The other is the dismal condition of the truck steadily being destroyed by an even more dismal condition of the roads it is going on.  Rural Africa is where secondhand manufactured products come to die, whether it be clothing or vehicles.  Trucks beyond their usual "expiration dates," the author experienced first-hand, tend to go through a minor breakdown every couple of hours on the road, and a major breakdown that require a new (i.e. newer secondhand) part every few days.  With repairs lasting anywhere from a couple of hours to a couple of days, it is no wonder goods cannot arrive on time and cost of maintenance skyrockets.

And do note that those spare parts are not widely available.  When the truck broken down in the middle of nowhere, the spare part needed to get it running was only available at the district capital, some two hours away.  By the time that a taxi can be called to the middle of nowhere to pick up the truck personnel and the round-trip journey to the parts shop is made, the day is pretty much over.  The pitch dark rural middle-of-nowhere is not the ideal condition for repairing the truck or for staying overnight, so everyone except the truck driver and a couple of people to keep guard must be evacuated.

Yet, transporting people along those pitch dark rural roads is, in retrospect, even less ideal.  Motorcycle taxi drives, for some reason, tend to ride just as fast at night as during the day, despite the fact that visibility even with full headlight is no more than a few meters ahead on the twisty roads.  Many tires are punctured on the barely visible rocks jutting out of the uneven dirt roads.  And yes, motorcycles lose control on these roads, sending staff flying off of them at high speeds and crushing to the ground with broken bones.  Unfortunately, it has happened to many people, including program staff.

It is perhaps wise that not many people want to make the trip at night then.  The police help them come to this conclusion.  Motorcycle taxis operating after dark are confiscated when caught by police, with the riders losing their licenses.  But what choice is there?  Car taxis (or just cars in general) are nowhere to be found for dozens of miles in any direction, and staying in the middle of nowhere overnight is simply not an option when no such preparations were made.  On a road that is littered with broken-down trucks (the author's last count was four in a 30-minute stretch), many risk their lives transporting themselves out.

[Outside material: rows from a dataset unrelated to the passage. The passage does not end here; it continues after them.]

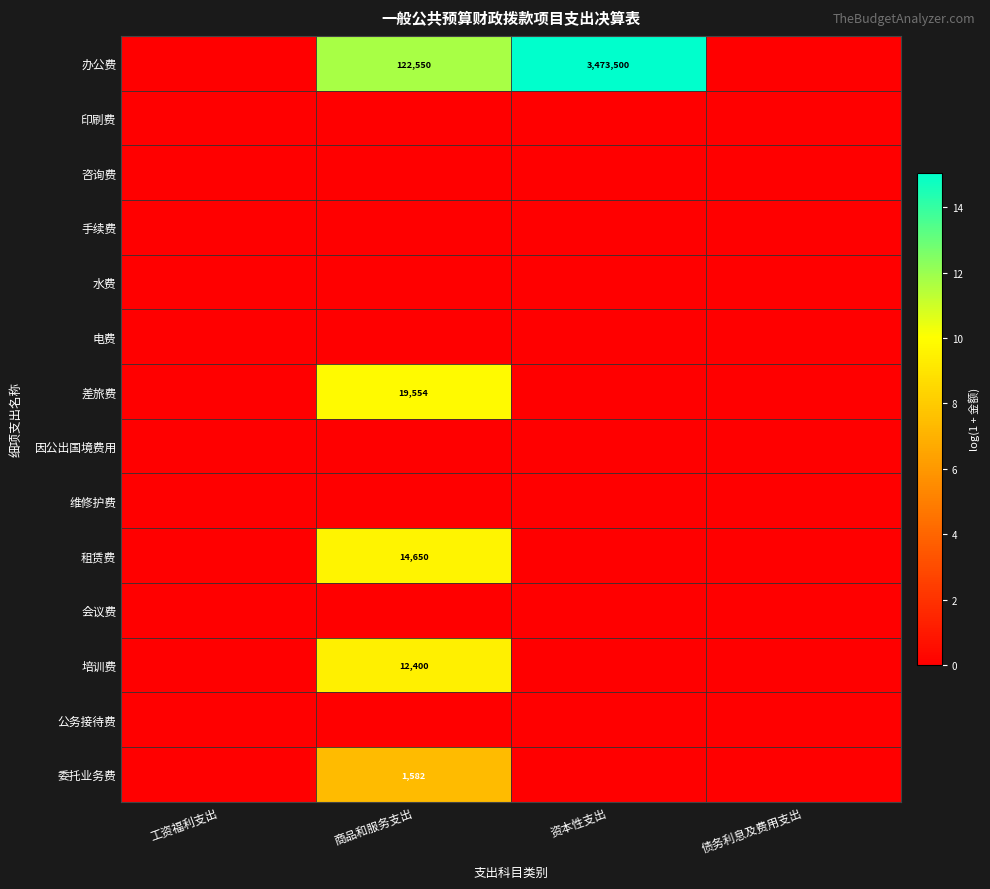

At which category is the sum across all series the highest?

商品和服务支出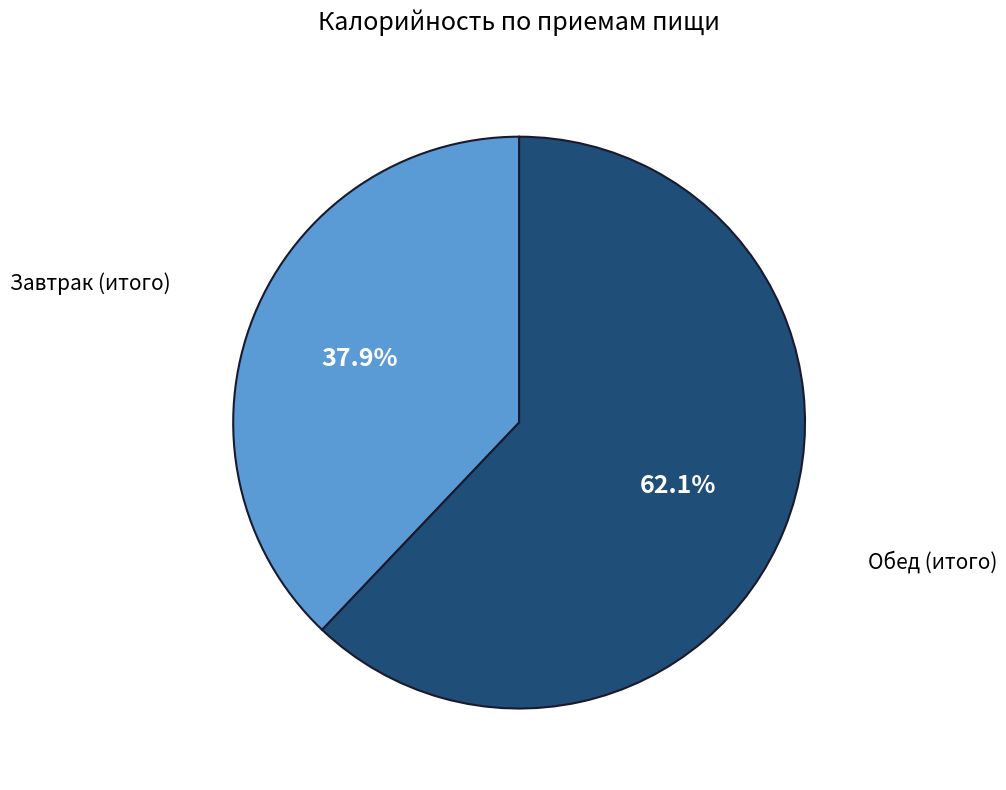

Is there a majority slice in this chart?

Yes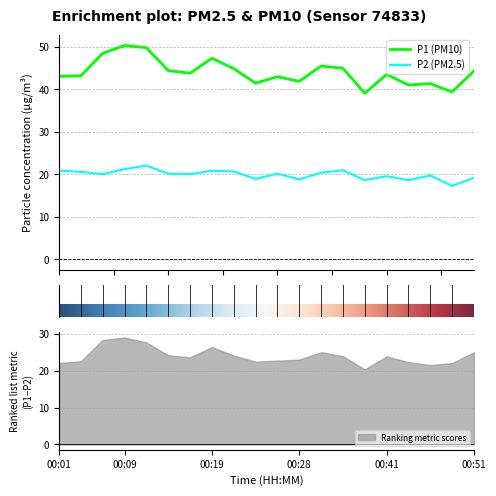

What is the sum of the P1 values at 00:21 and 00:31?

90.4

It is one of those moments that makes one appreciate the need for infrastructural development.  Smooth paved road with street-lighting would prevent those truck breakdowns and motorcycle accidents.  More clear signs on speed limits and police presence would prevent arbitrary police harassments on trumped-up charges of speeding.  But instead, even when the most accessible villages are chosen as operation sites, the overwhelming and unimproving government neglect is painfully visible in plain sight.  For the foreseeable future, one has no choice but to brave strong night winds and fears of crushes to keeping moving in darkness.